Menurut Moeldoko, Presiden akan mendukung sepenuhnya upaya mulai dari pencegahan sampai penindakan oleh KPK.

oleh Hanz Jimenez Salim diperbarui 07 Jun 2018, 14:42 WIB
Kepala Staf Presiden, Moeldoko (Liputan6.com/Yunizafira)

Liputan6.com, Jakarta - Kepala Staf Kepresidenan Moeldoko menegaskan, pemerintah tidak akan melemahkan kewenangan Komisi Pemberantasan Korupsi (KPK) dalam dalam penanganan tindak pidana korupsi. Meski, kata dia, ada usulan delik tindak pidana korupsi dimasukkan ke dalam revisi KUHP.

"Istana mendukung penguatan KPK. Prinsipnya, pandangan Presiden sangat jelas, clear. Presiden akan mendukung sepenuhnya upaya mulai dari pencegahan sampai penindakan oleh KPK," kata Moeldoko di gedung Bina Graha, Jakarta, Kamis (7/6/2018).

Bahkan, kata dia, pemerintah dan KPK telah membuat kesepakatan untuk mencegah korupsi. Kesepakatan itu nantinya akan dituangkan dalam sebuah peraturan presiden (perpres).

"Kita sudah buat kesepakatan dengan KPK dan segera turun perpresnya untuk pencegahan korupsi. Kan presiden sangat konsen dengan keberadaan dan fungsi KPK," ucap Moeldoko.

Sebelumnya, Indonesia Corruption Watch (ICW) menyebut revisi KUHP dapat menghilangkan kewenangan KPK dalam menangani kasus korupsi. Hal ini, kata Peneliti ICW Lola Easter, bisa dilihat dari Pasal 729 di RKUHP, terbuka peluang bagi lembaga independen lain untuk menangani tindak pidana khusus.

"Pasal 723 RKUHP kemudian mementahkan itu semua, dengan bilang satu tahun sejak revisi KUHP ini disahkan, buku sakunya, atau yang bersifat ketentuan umumnya itu berlaku untuk semua undang-undang. Jadi ini kan semacam ada inkonsistensi," kata Lola di kantor ICW, Kalibata, Jakarta Selatan, Minggu 3 Juni 2018.

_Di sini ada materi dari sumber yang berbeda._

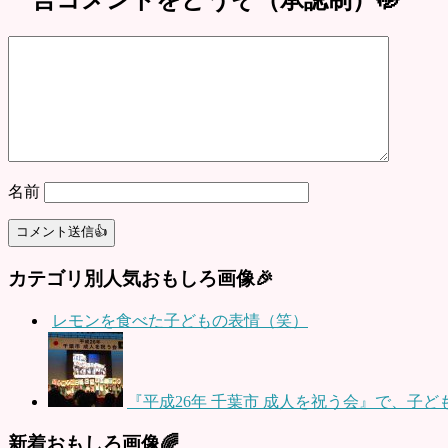
一言コメントをどうぞ（承認制）🤭
名前
カテゴリ別人気おもしろ画像🎉
レモンを食べた子どもの表情（笑）
『平成26年 千葉市 成人を祝う会』で、子ど
新着おもしろ画像🌈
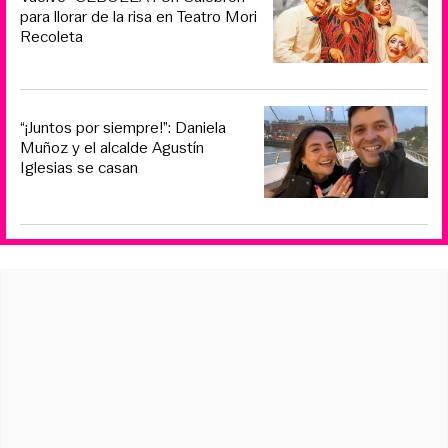
para llorar de la risa en Teatro Mori
Recoleta
“¡Juntos por siempre!”: Daniela
Muñoz y el alcalde Agustín
Iglesias se casan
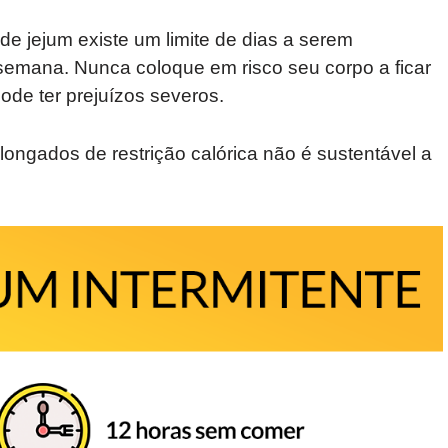
de jejum existe um limite de dias a serem
semana. Nunca coloque em risco seu corpo a ficar
ode ter prejuízos severos.
longados de restrição calórica não é sustentável a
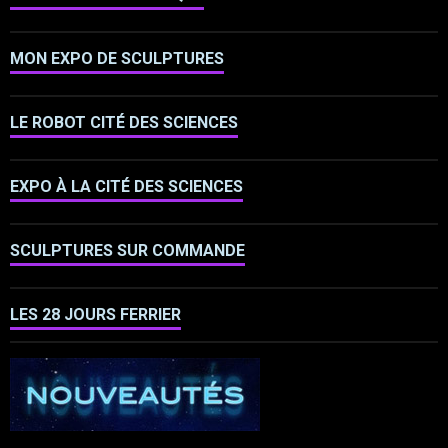
MON EXPO DE SCULPTURES
LE ROBOT CITÉ DES SCIENCES
EXPO À LA CITÉ DES SCIENCES
SCULPTURES SUR COMMANDE
LES 28 JOURS FERRIER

"Nah, ini kami khawatir bahwa kemudian soal kewenangan lembaga independen ini juga jadi dipertaruhkan di situ," kata dia.

 

Saksikan video pilihan di bawah ini:

 


Denda Menurun Drastis

Massa membentangkan spanduk saat melakukan demontrasi di depan Gedung MPR/DPR, Jakarta, Senin (12/2). Mereka menolak KUHP dengan alasan KUHP tidak berpihak pada kelompok marjinal utamanya, Perempuan, Anak, ODHA, Minoritas, LGBT. (Liputan6.com/Johan Tallo)

Kemudian, Lola juga menyoroti tentang berkurangnya jumlah denda yang dijatuhkan bagi terpidana kasus korupsi. Dalam UU Tipikor, khususnya dalam Pasal 3, kata Lola, disebutkan bahwa denda minimal bagi terpidana korupsi sebesar Rp 50 juta dan denda maksimalnya Rp 1 miliar. Adapun pada Pasal 688 revisi KUHP, kata Lola, jumlahnya menurun drastis.

"Di mana pidana minimalnya Rp 10 juta dan maksimalnya Rp 150 juta. Jadi ada perubahan yang cukup drastis. Bisa lihat perbandingannya sendiri di draf yang diterbitkan pada 28 maret 2018, dengan UU Tipikor dendanya menurun secara drastis," ucap Lola.